May 4, 2016
Yesterday, during Operation Matrioskas, the Portuguese Police (Polícia Judiciária), supported by Europol, dismantled a transnational organised criminal group mainly composed of Russian citizens who were dedicated to money laundering through the football sector.
Active since at least 2008, this criminal network is thought to be a cell of an important Russian mafia group, directly responsible for laundering several million euros across numerous EU countries, most of it believed to derive from polycriminal activities committed outside the EU area.
The group’s known modus operandi is to identify EU football clubs in financial distress, then infiltrate them with benefactors who provide much needed short-term donations or investments.
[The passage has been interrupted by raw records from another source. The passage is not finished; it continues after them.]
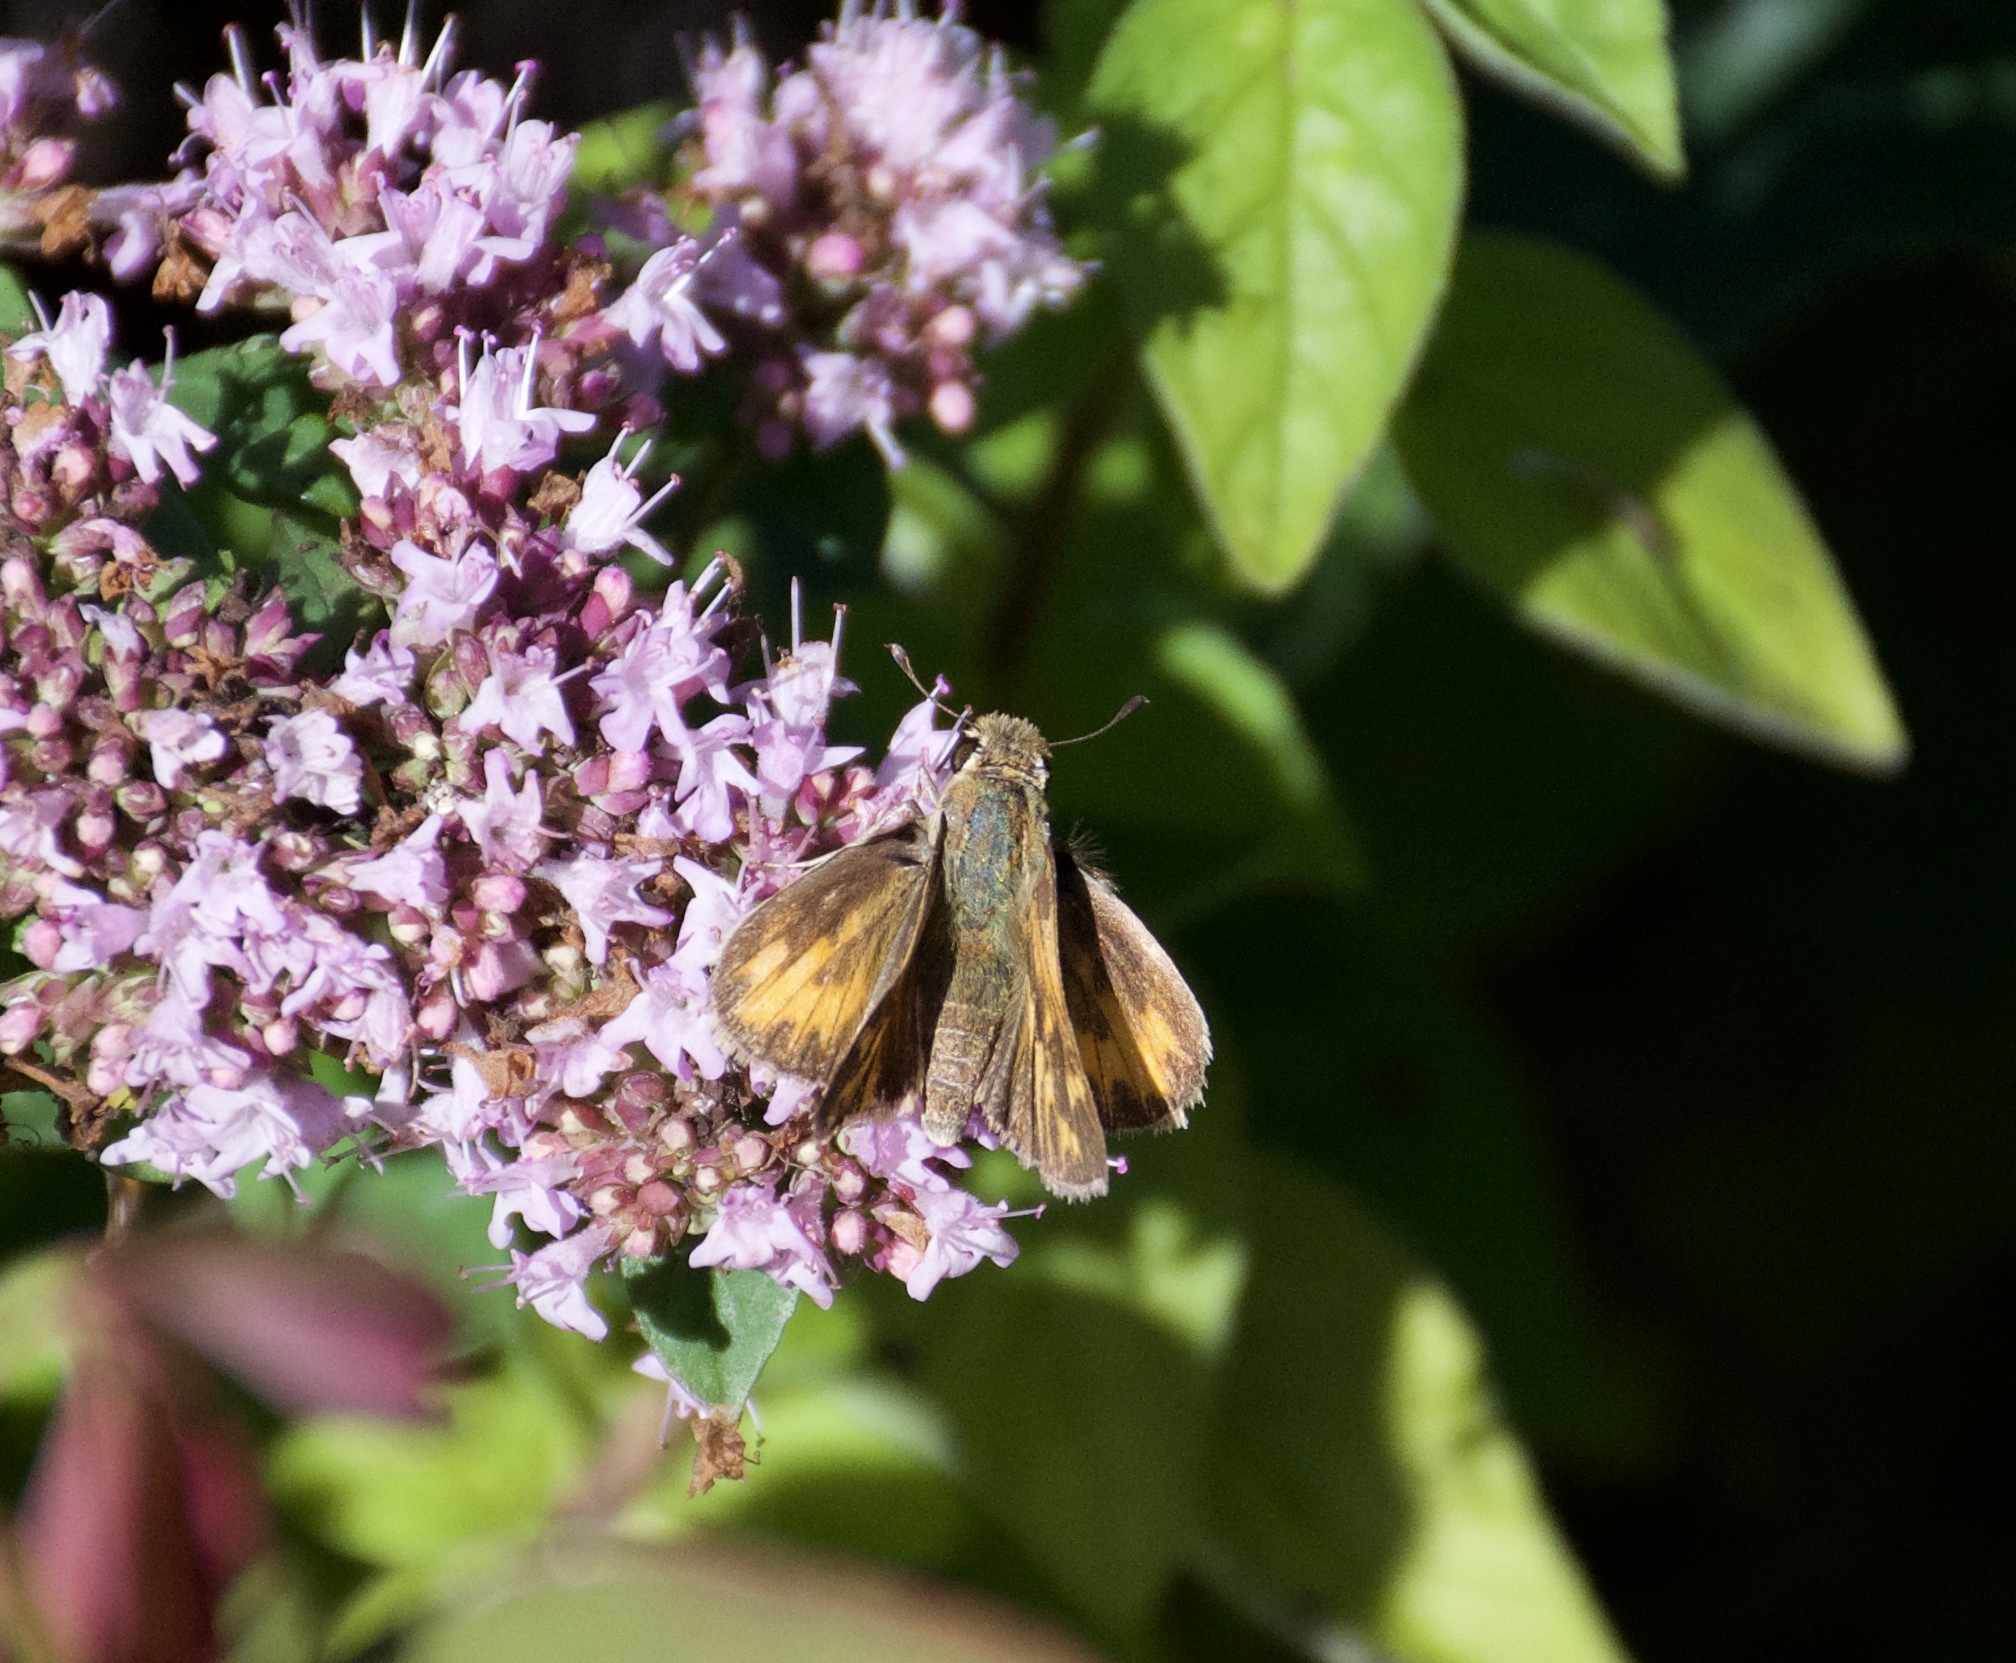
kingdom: Animalia
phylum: Arthropoda
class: Insecta
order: Lepidoptera
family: Hesperiidae
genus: Hylephila
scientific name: Hylephila phyleus
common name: Fiery skipper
After gaining trust through donating, these same benefactors orchestrate the purchase of the clubs. The purchase of such clubs is facilitated by individuals operating as front men for opaque and sophisticated networks of holding companies invariably owned by shell companies registered offshore and in tax havens. Thus the real owners and those who ultimately control the club remain unidentified, as does the true origin of the funds used to purchase them.
Once clubs are under the control of the Russian mafia, the large scope of financial transactions, cross-border money flows, and shortcomings in governance allow clubs to be used to launder dirty money (usually via the over- or under-valuation of players on the transfer market and on television rights deals), as well as for betting activities (both for the generation of illegal proceeds due to match fixing or for pure money laundering purposes).